- [YOUR INSTRUCTIONS]: An exact copy of all records is expected, minus the images.

- [STUDY MATERIAL]:
======
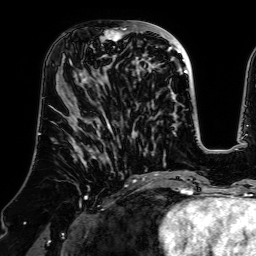
Breast MRI (dynamic contrast-enhanced), one axial slice; position 26 of 64 along the scan axis; cropped to one breast; dynamic contrast-enhanced series, time point 2 of 7 at this slice position (early post-contrast); 1.5 T; TE 2.6 ms, TR 5.2 ms; 2.5 mm slice thickness; 256 × 256 image matrix, field of view 225 × 225 mm. Female patient.
Outlined on this slice (semi-automatically segmented with operator editing):
- enhancing-tissue mask used for the functional tumour volume (all voxels passing the contrast-enhancement thresholds inside the analysis volume; usually the tumour): box from (x=70, y=21) to (x=140, y=83) px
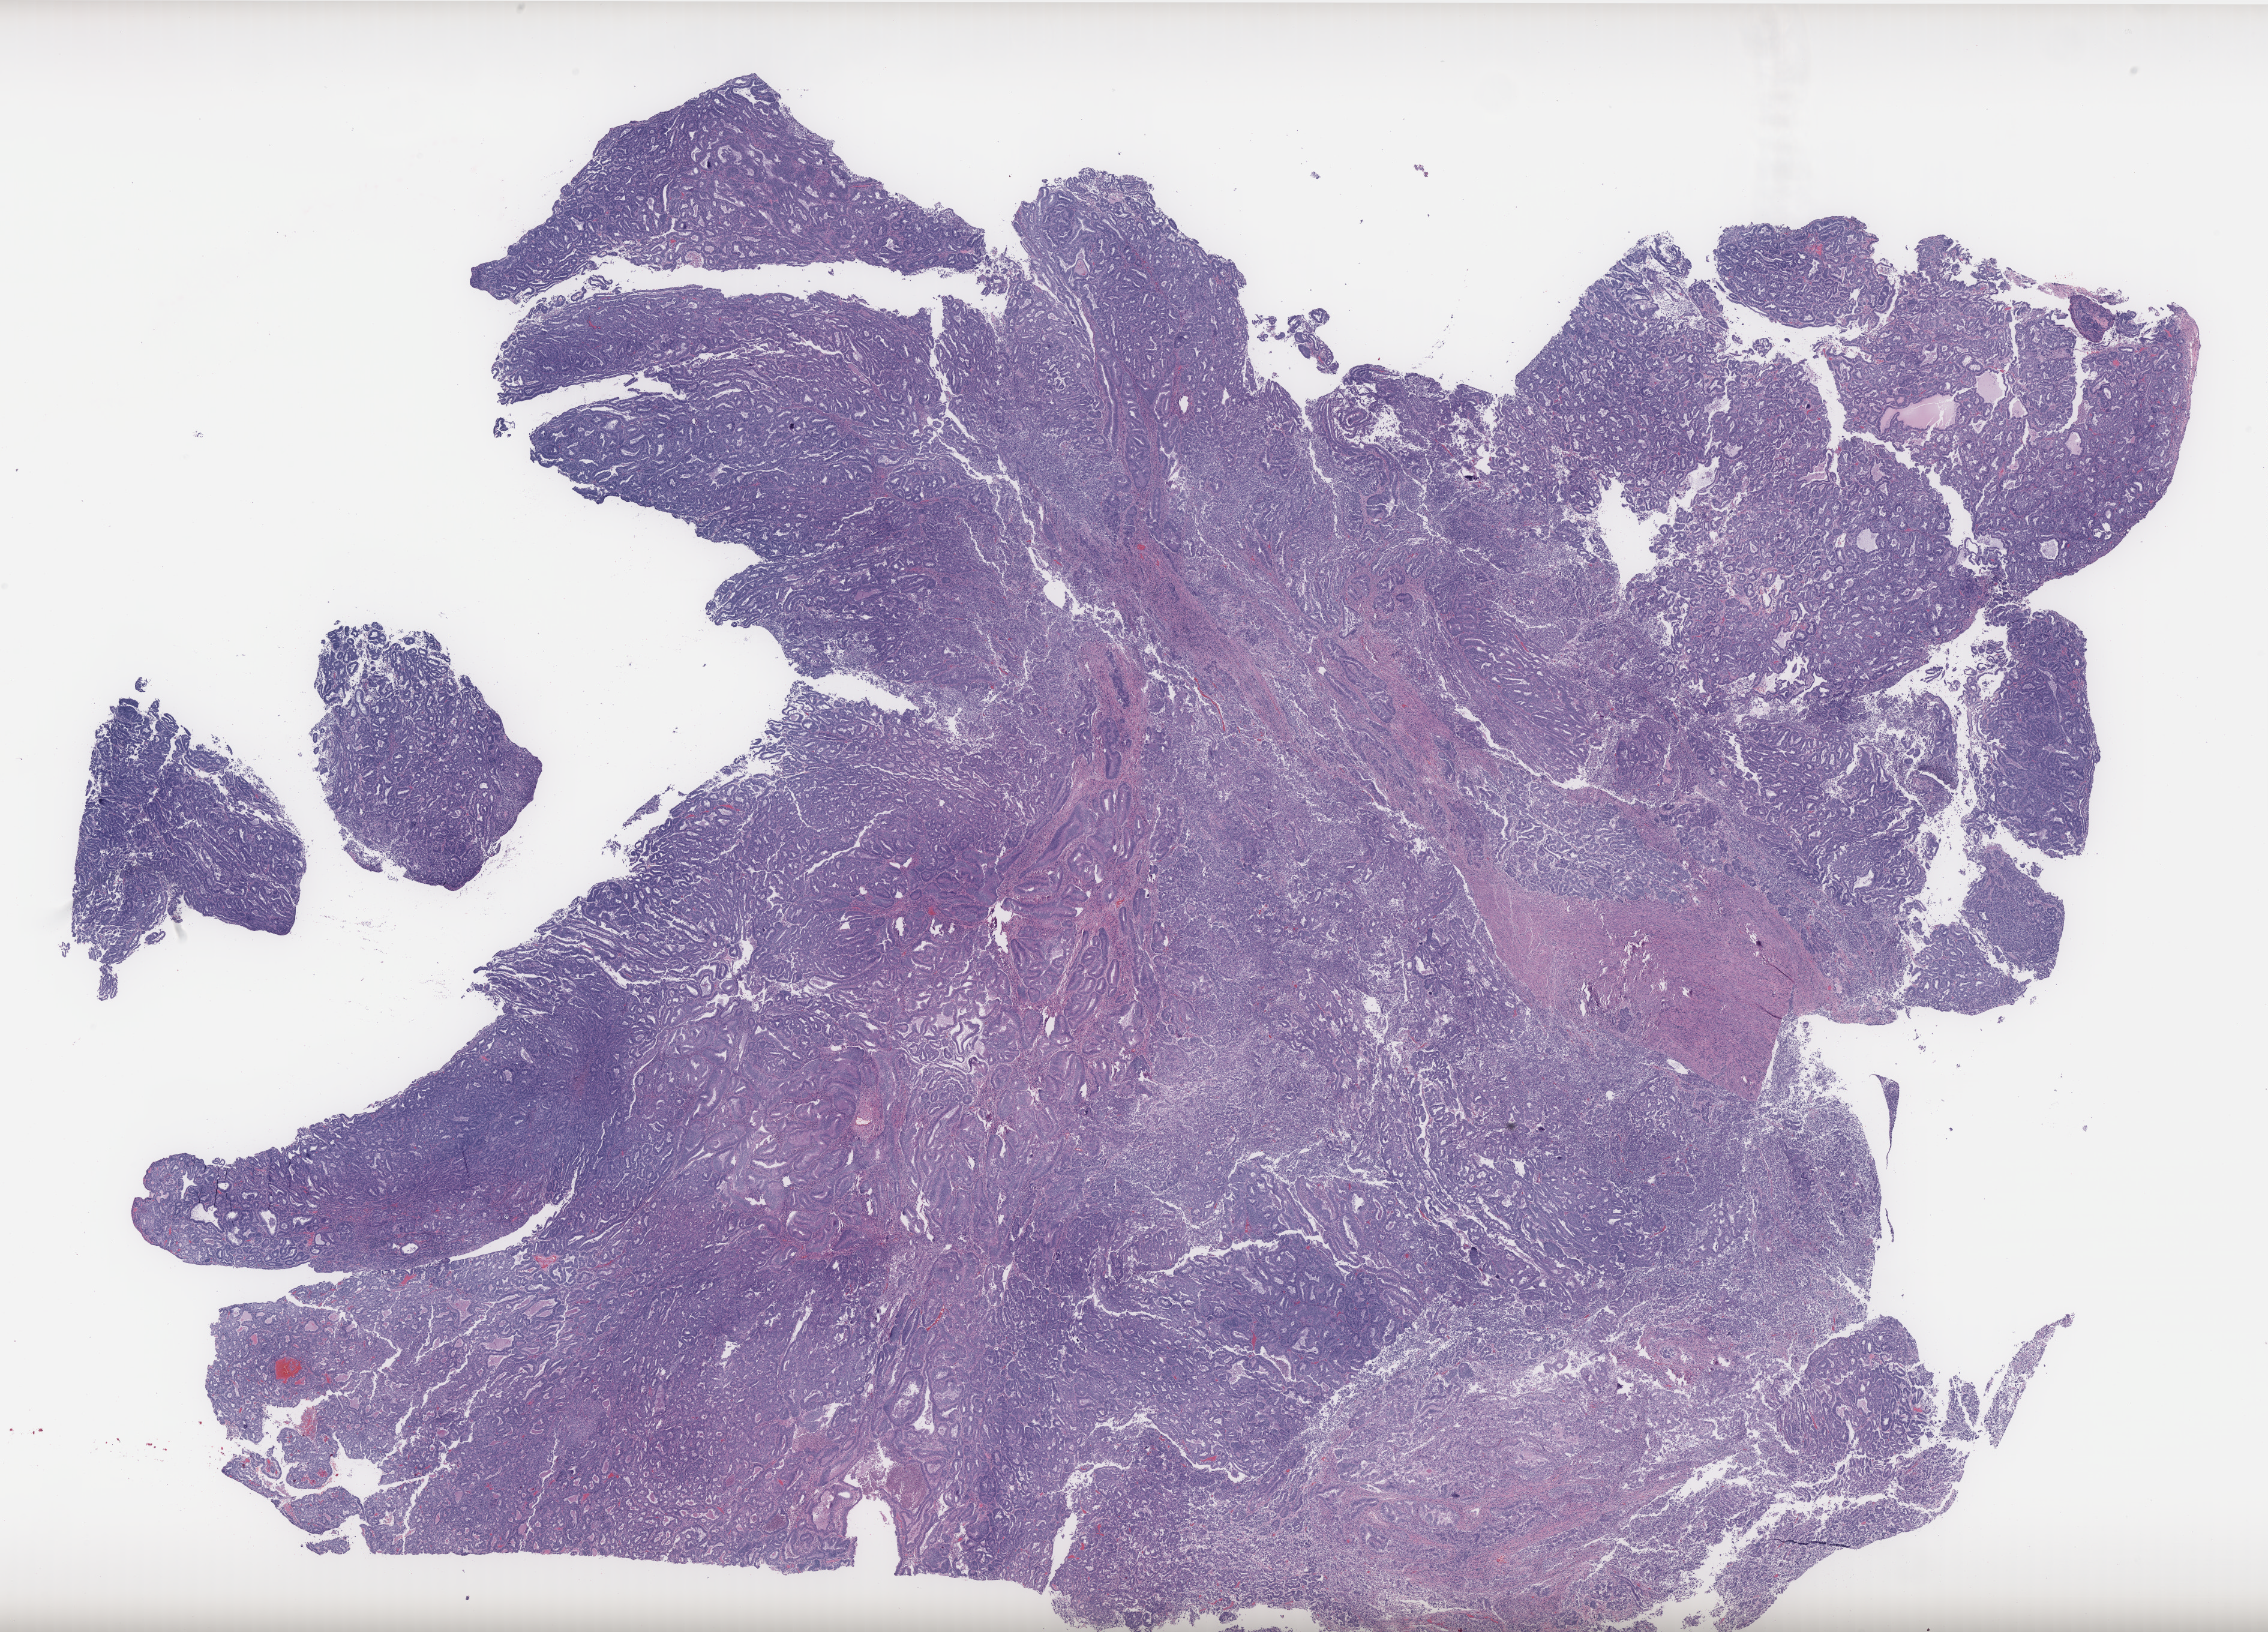
Whole-slide histology image, Hematoxylin and eosin (H&E) stained — low-resolution overview of the scanned area, about 30.3 x 21.8 mm (acquisition: 40x scan); formalin-fixed paraffin-embedded (FFPE) diagnostic section; sample: primary tumour, uterus. Patient: female, age at initial diagnosis 66 years. Histologic grade: G1 (well differentiated).
• pathologic diagnosis: Endometrioid adenocarcinoma, NOS
• FIGO stage: IA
======
- [WRITTEN SOLUTION]:
Breast MRI (dynamic contrast-enhanced), one axial slice; position 26 of 64 along the scan axis; cropped to one breast; dynamic contrast-enhanced series, time point 2 of 7 at this slice position (early post-contrast); 1.5 T; TE 2.6 ms, TR 5.2 ms; 2.5 mm slice thickness; 256 × 256 image matrix, field of view 225 × 225 mm. Female patient.
Outlined on this slice (semi-automatically segmented with operator editing):
- enhancing-tissue mask used for the functional tumour volume (all voxels passing the contrast-enhancement thresholds inside the analysis volume; usually the tumour): box from (x=70, y=21) to (x=140, y=83) px
Whole-slide histology image, Hematoxylin and eosin (H&E) stained — low-resolution overview of the scanned area, about 30.3 x 21.8 mm (acquisition: 40x scan); formalin-fixed paraffin-embedded (FFPE) diagnostic section; sample: primary tumour, uterus. Patient: female, age at initial diagnosis 66 years. Histologic grade: G1 (well differentiated).
• pathologic diagnosis: Endometrioid adenocarcinoma, NOS
• FIGO stage: IA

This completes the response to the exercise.